Through her regimented meal planning, licenced dietitian and Mediterranean diet guru Natalie Foster has helped many people reduce their cholesterol.
Emphasising complete, unprocessed foods, her approach centres on the heart-healthy Mediterranean diet. Let’s go into Natalie’s best advice for reducing cholesterol.
Why the Mediterranean Diet is Heart-Healthy
Natalie says that the Mediterranean diet is high in antioxidants, fibre, and healthy fats, all of which help to decrease cholesterol and boost heart function. This is a sustainable and balanced diet as well as it calls for lots of fruits, vegetables, entire grains, and lean meats.
Natalie’s Top Mediterranean Diet Foods
Olive oil, high in monounsaturated fats that lower bad cholesterol (LDL), is one of Natalie’s favourite meals. For their omega-3 fatty acids, she also advises fatty seafood such sardines and salmon. Another vital component of her diet are nuts and seeds, including flaxseeds and almonds, which supply good fats and fibre.

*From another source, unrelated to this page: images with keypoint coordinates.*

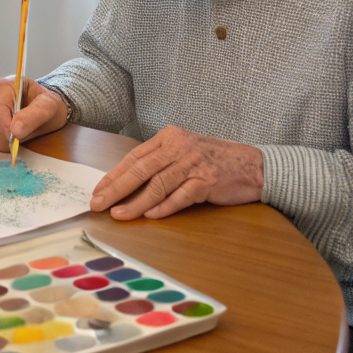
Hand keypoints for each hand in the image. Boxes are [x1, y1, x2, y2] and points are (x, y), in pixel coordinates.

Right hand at [0, 76, 67, 152]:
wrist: (46, 107)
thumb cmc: (47, 103)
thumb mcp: (48, 106)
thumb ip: (33, 116)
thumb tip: (15, 132)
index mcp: (0, 88)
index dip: (6, 128)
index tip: (20, 136)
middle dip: (12, 134)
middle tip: (29, 127)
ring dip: (12, 140)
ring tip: (25, 127)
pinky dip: (9, 142)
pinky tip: (19, 132)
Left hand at [90, 126, 263, 219]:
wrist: (254, 165)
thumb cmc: (215, 161)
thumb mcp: (185, 153)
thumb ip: (160, 163)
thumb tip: (127, 183)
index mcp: (170, 137)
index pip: (135, 157)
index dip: (114, 175)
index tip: (98, 190)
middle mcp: (179, 146)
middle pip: (141, 169)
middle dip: (116, 189)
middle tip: (98, 203)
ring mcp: (194, 163)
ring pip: (157, 185)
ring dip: (135, 203)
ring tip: (119, 215)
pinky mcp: (207, 181)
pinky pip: (180, 196)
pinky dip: (164, 207)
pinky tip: (149, 215)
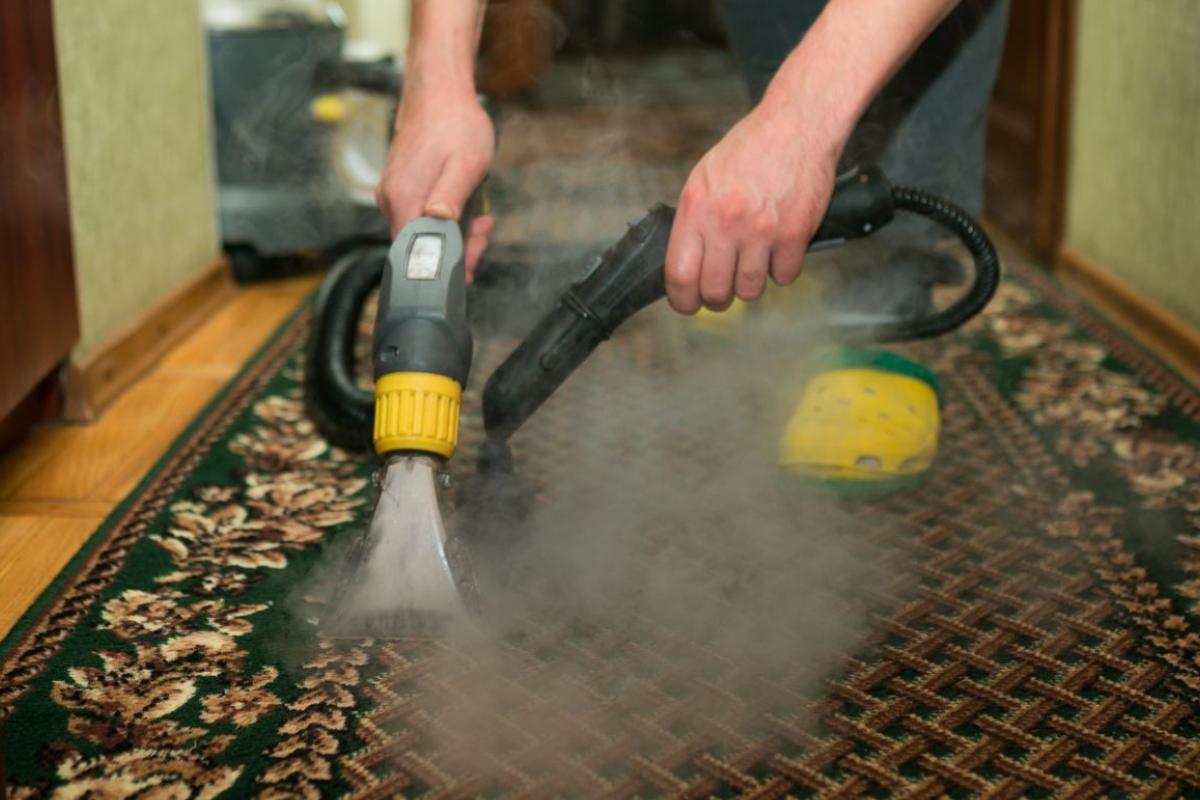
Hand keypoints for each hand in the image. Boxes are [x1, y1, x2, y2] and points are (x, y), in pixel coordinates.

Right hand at [376, 93, 495, 279]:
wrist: (438, 91)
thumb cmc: (456, 124)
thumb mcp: (466, 163)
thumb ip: (451, 197)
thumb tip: (439, 223)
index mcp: (403, 198)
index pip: (415, 254)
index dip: (444, 265)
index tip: (472, 261)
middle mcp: (390, 200)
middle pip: (419, 247)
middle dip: (457, 248)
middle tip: (484, 232)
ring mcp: (393, 194)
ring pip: (423, 232)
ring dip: (455, 232)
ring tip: (481, 218)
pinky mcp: (400, 188)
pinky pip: (421, 216)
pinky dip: (446, 218)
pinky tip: (466, 205)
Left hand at [664, 104, 840, 313]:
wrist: (797, 125)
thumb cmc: (751, 149)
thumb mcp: (704, 178)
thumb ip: (693, 220)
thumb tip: (685, 262)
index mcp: (696, 209)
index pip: (679, 275)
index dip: (682, 300)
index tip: (687, 304)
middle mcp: (725, 223)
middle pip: (714, 291)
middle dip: (717, 299)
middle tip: (722, 292)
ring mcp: (761, 230)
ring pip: (749, 290)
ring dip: (750, 284)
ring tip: (753, 263)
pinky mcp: (794, 234)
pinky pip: (784, 277)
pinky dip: (782, 270)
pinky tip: (780, 250)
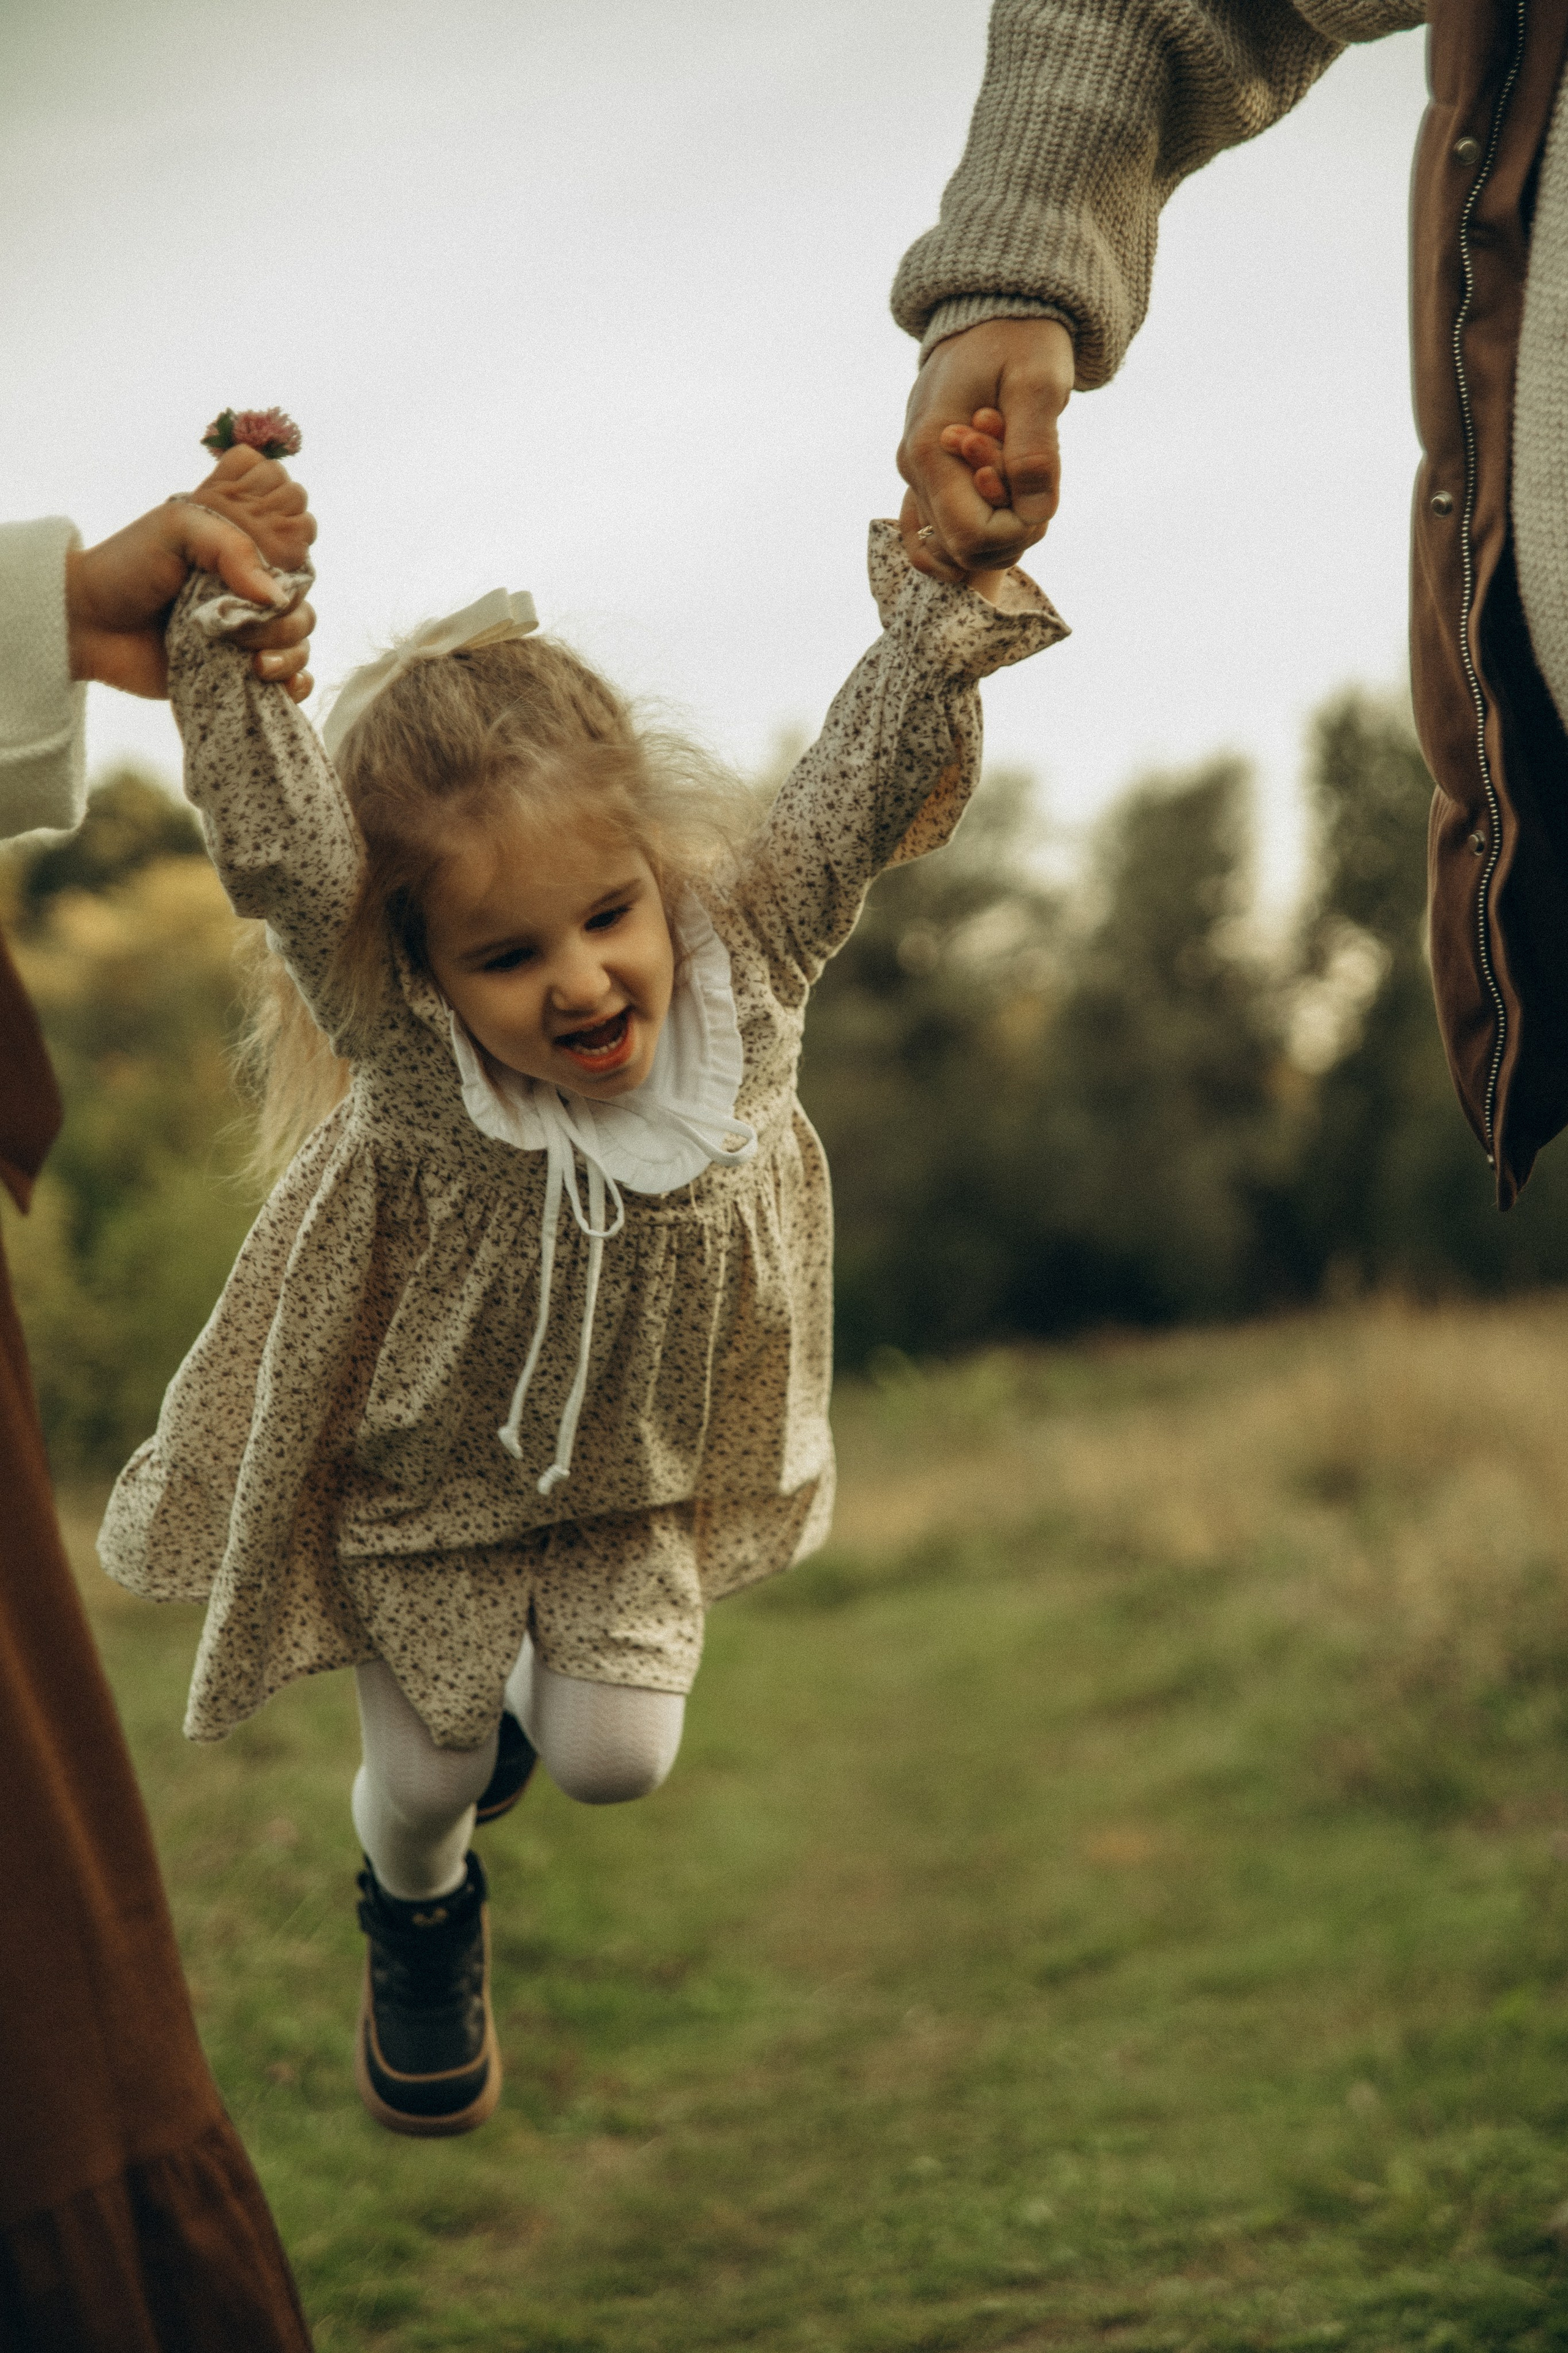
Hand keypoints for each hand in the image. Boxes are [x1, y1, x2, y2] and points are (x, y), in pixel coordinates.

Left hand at [65, 445, 317, 701]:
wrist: (88, 624)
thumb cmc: (126, 568)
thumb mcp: (177, 528)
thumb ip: (231, 547)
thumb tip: (276, 599)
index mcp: (241, 547)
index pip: (300, 541)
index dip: (297, 550)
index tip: (270, 560)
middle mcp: (249, 588)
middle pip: (303, 598)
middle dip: (285, 615)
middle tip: (241, 623)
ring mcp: (247, 632)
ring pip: (300, 639)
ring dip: (287, 650)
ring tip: (251, 662)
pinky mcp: (240, 672)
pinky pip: (291, 679)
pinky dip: (293, 682)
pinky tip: (271, 680)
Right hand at [896, 316, 1073, 583]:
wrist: (994, 313)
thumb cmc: (1021, 341)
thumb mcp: (1040, 384)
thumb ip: (1035, 450)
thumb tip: (1033, 515)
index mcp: (932, 451)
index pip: (973, 539)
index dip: (1019, 529)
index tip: (1040, 485)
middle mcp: (913, 471)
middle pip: (964, 553)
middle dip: (1012, 529)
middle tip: (1032, 474)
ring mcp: (914, 477)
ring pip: (956, 550)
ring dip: (999, 528)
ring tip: (1014, 472)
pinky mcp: (924, 479)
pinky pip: (935, 540)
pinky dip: (973, 537)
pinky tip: (999, 506)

How to Follow a Mediterranean Diet Plan
Natalie advises beginning your morning with a cup of Greek yoghurt topped with fresh berries and some almonds. A salad with mixed greens, olives, and a piece of grilled fish may be heart-healthy as well as great lunch fare.
Dinner may be quinoa in a veggie stir-fry topped with olive oil drizzles. Following Mediterranean diet guidelines would help you to reduce your cholesterol and boost your general condition.